Usage
=====

Octopus was designed primarily to model nitrous oxide (N2O) flow through a rocket injector. To start working with the
module, a :class:`octopus.main.Fluid` must be initiated. Throughout this example we will be using nitrous oxide, with a Helmholz
EOS, and IPA, using :mod:`thermo`'s EOS as it is a better-behaved fluid.

>>> from octopus import Fluid
>>> nitrous_oxide = Fluid('N2O',method='helmholz')
>>> isopropanol = Fluid('isopropanol',P=18e5,T=293)

If using the helmholz EOS, P and T may not be specified (they are not used, as they are thermo-inherited properties,
however the ``method`` parameter must be specified as "helmholz" as "thermo" is the default. Currently, "helmholz" is
only available for N2O, but it will not throw an error if you add your own data for another fluid.

Next, we can define a :class:`octopus.main.PropertySource` object to represent the initial properties of ``nitrous_oxide``. A
PropertySource is simply an object that has ``p`` and ``T`` properties (note: lowercase p), which the :class:`octopus.main.Manifold`
class uses to define its inlet conditions. The :class:`octopus.main.Fluid` object itself is not used, as its properties change
throughout the system, yet the same object is passed to all classes.

>>> from octopus import PropertySource, Manifold
>>> nitrous_manifold = Manifold(nitrous_oxide,PropertySource(p=18e5,T=250))
>>> ipa_manifold = Manifold(isopropanol,PropertySource(p=18e5,T=293))

Next we can define :class:`octopus.main.Orifice`s that draw fluid from the manifolds defined above, and an Element to
connect the two.

>>> from octopus import Orifice,Element
>>> nitrous_orifice = Orifice(nitrous_manifold,L=1e-2,D=2e-3,orifice_type=Orifice.STRAIGHT)
>>> ipa_orifice = Orifice(ipa_manifold,L=1e-2,D=1e-3,orifice_type=Orifice.STRAIGHT)
>>> n2o_ipa_element = Element([nitrous_orifice],[ipa_orifice]) # in progress

If we simply want to use the EOS from the :class:`Fluid` class, there are many methods available if
``method='helmholz'`` is set.
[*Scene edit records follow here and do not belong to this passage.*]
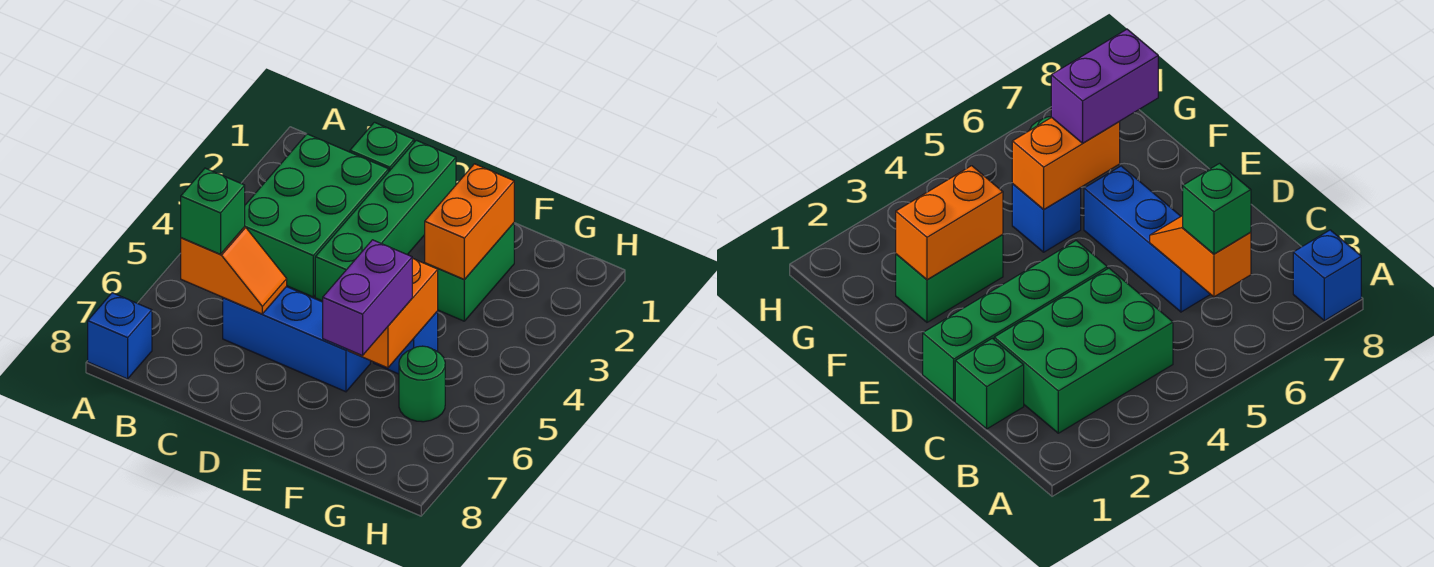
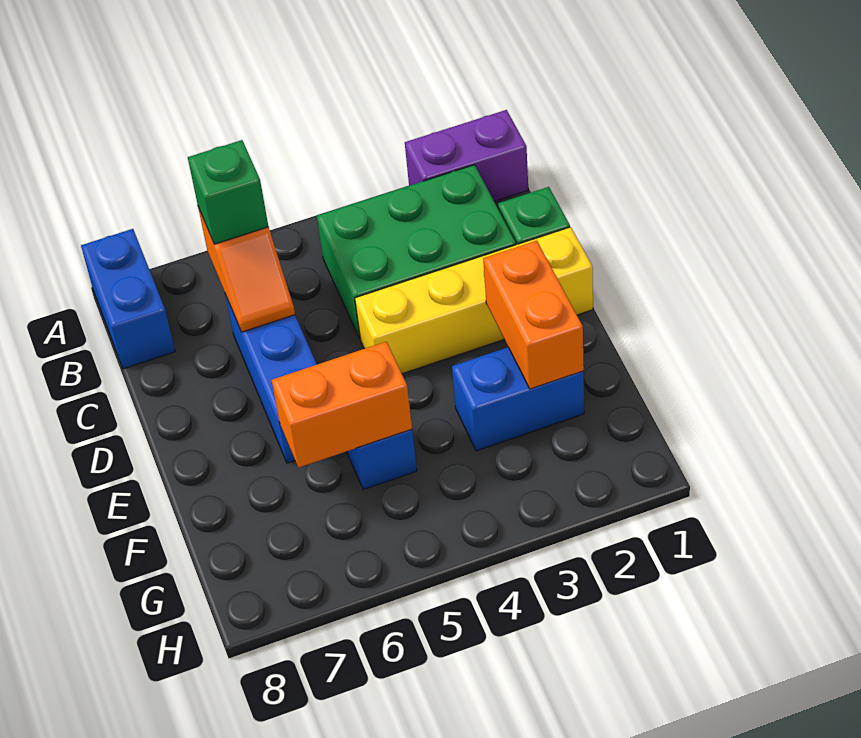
blue 1x1 brick [88,293,152,379] -> blue 1x2 brick [81,229,175,369]
green 1x4 brick [315,140,456,301] -> yellow 1x4 brick [355,227,593,374]
green 1x2 brick [425,223,514,321] -> blue 1x2 brick [452,347,584,451]
orange 1x2 brick [425,164,514,280] -> orange 1x2 brick turned to [483,241,584,389]
purple 1x2 brick [323,240,412,356] -> purple 1x2 brick moved to [405,110,528,201]
green 1x1 round brick [399,346,445,422] -> none

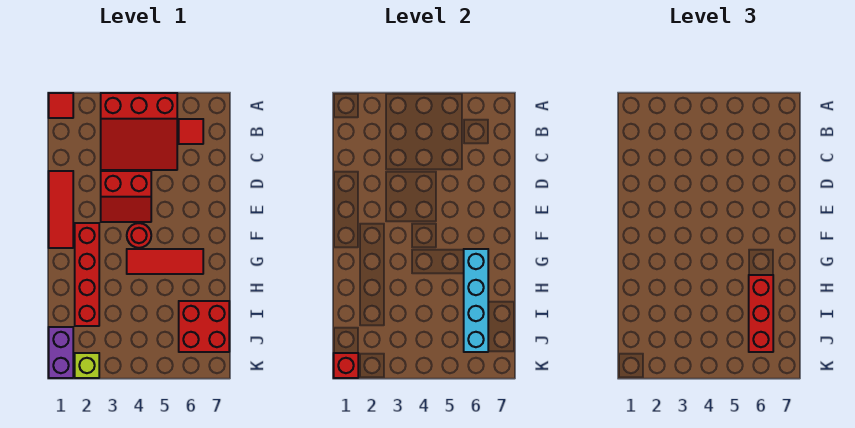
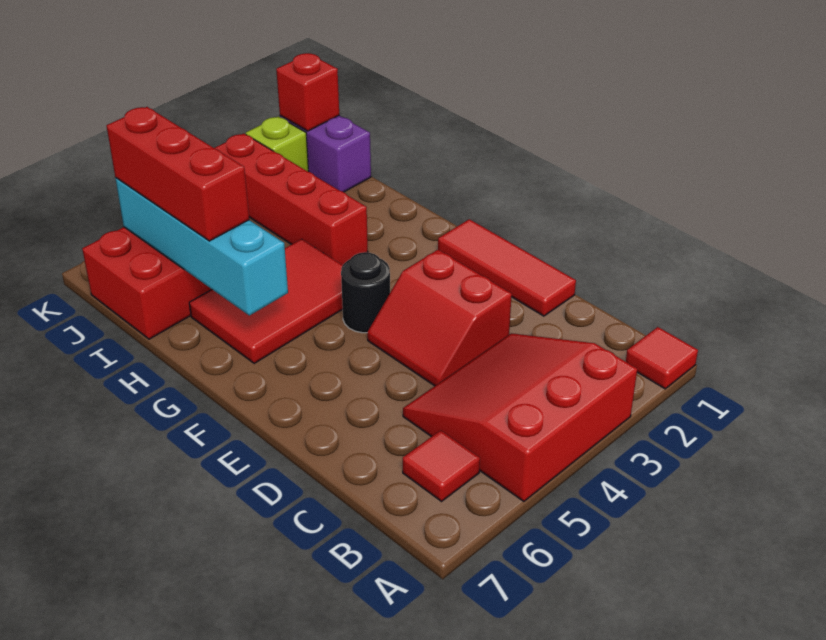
red 2x2 slope [101,171,151,222] -> red 2x2 slope turned to [367,250,512,386]
red 1x4 brick [75,223,99,326] -> red 1x4 brick moved to [215,134,368,265]
red 1x1 round brick [127,223,151,248] -> black 1x1 round brick [341,252,390,333]
red 1x3 tile [127,249,203,274] -> red 2x3 tile [189,239,343,363]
The next example will show how to get the saturation properties at 250K. We assume an all-
liquid state, and never use the bare property methods (:meth:`Fluid.p()`) as they may return invalid results.
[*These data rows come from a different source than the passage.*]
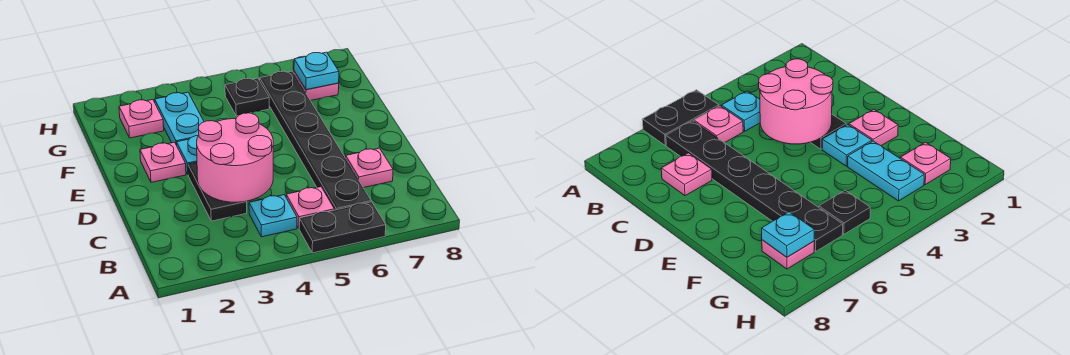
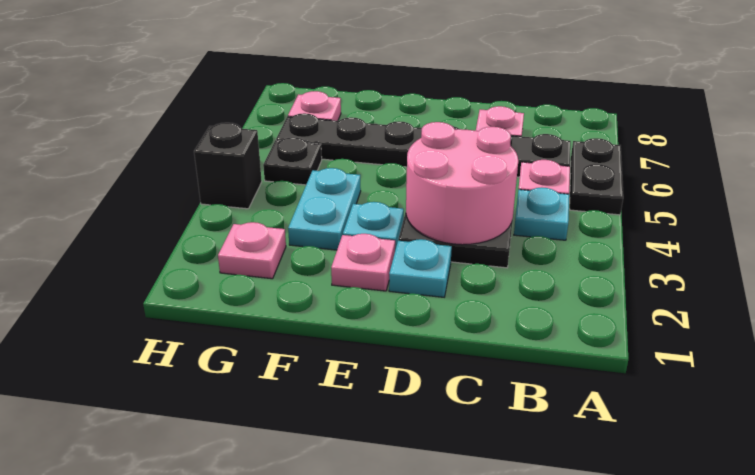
cyan 1x2 plate [155,92,204,145] -> cyan 1x2 plate turned to [288,168,361,250]
cyan 1x1 plate [294,52,339,90] -> cyan 1x1 plate moved to [389,239,452,297]
none -> black 1x1 brick [194,123,262,209]

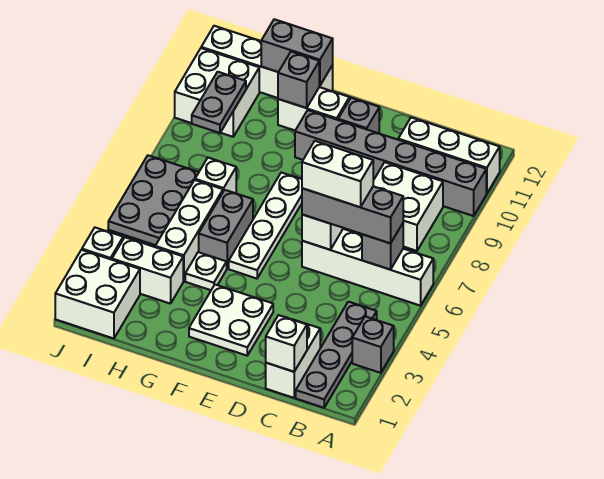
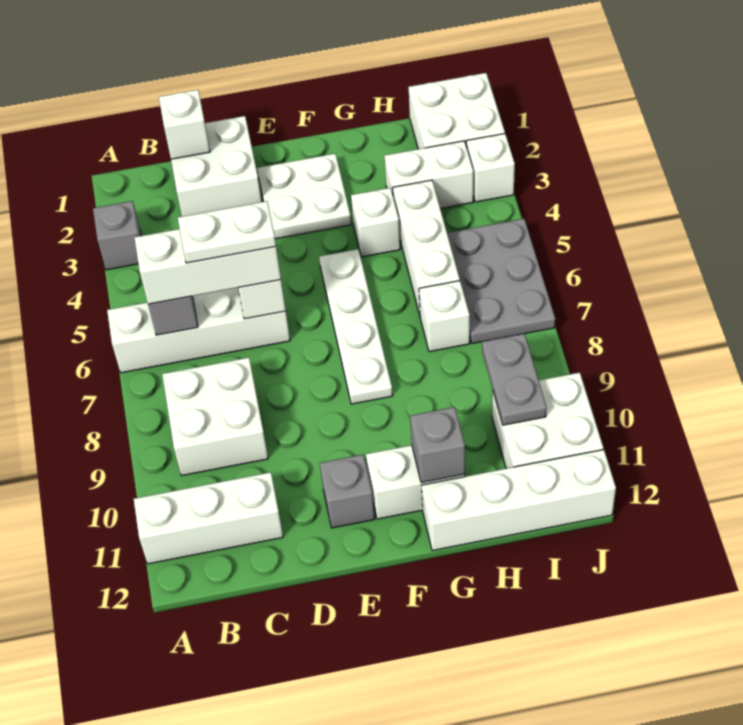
grey 1x6 brick [295,110,486,216] -> none
grey 1x4 plate [296,302,377,408] -> none
grey 1x3 brick [302,186,403,243] -> white 1x3 brick [134,229,281,304]
white 1x2 brick [266,319,320,398] -> white 2x2 brick [171,116,262,216]
white 1x2 brick [302,141,373,207] -> white 1x2 plate [178,201,276,263]
white 1x1 plate [185,252,227,290] -> white 1x1 brick [351,188,400,257]
grey 1x2 brick [199,190,253,268] -> none
grey 1x2 brick [261,19,333,86] -> none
To get one of ``p,chi,h,s`` as a function of ``[rho,T]``:

>>> T = 250
>>> rho = nitrous.rho_l(T)
>>> properties = nitrous.get_properties(rho,T)
>>> p = properties['p']

To access a property, we can use the properties dictionary to return it using its name as a key. In order to compute rho
or T, we need a non-linear solver:

>>> from scipy.optimize import least_squares

To get ``[rho,T]`` as a funtion of two of ``p,chi,h,s`` (see :meth:`octopus.main.Fluid.fun_ps`):

>>> p=18e5          # pressure we want
>>> chi=0           # vapour fraction we want (all liquid)
>>> x0 = [800,250]  # initial values of rho and T near to the answer
>>> u = ['p','chi'] # names of dependent variables we know
>>> y = [p,chi]     # values of dependent variables we know (same order)
>>> properties = least_squares(nitrous.fun_ps,x0,args=(u,y))
>>> rho,T = properties.x

The above code is used in :meth:`octopus.main.Orifice.m_dot_HEM` to calculate the inital and final conditions, and hence
that is a good example to look to for further context.
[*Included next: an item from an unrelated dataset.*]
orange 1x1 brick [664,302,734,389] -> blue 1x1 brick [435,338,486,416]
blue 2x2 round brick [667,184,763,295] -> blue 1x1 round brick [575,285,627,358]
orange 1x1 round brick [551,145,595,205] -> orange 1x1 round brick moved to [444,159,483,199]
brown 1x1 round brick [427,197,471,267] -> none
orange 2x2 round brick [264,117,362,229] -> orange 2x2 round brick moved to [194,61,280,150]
DOES NOT WORK - SHOWN AS A TODO
===============================
To get density and vapour fraction as a function of T and one of ``p,chi,h,s``, i.e. average density and vapour fraction
in a 5MPa tank at ambient temperature:

>>> T = 293         # temperature we want
>>> p = 50e5      # vapour fraction we want
>>> x0 = [800,T]    # guess of density, and known temperature
>>> u = ['T','p'] # T and chi are known
>>> y = [T,p]
>>> properties = least_squares(nitrous.fun_ps,x0,args=(u,y))
>>> rho = properties.x[0]
>>> chi = nitrous.get_properties(rho,T)['p']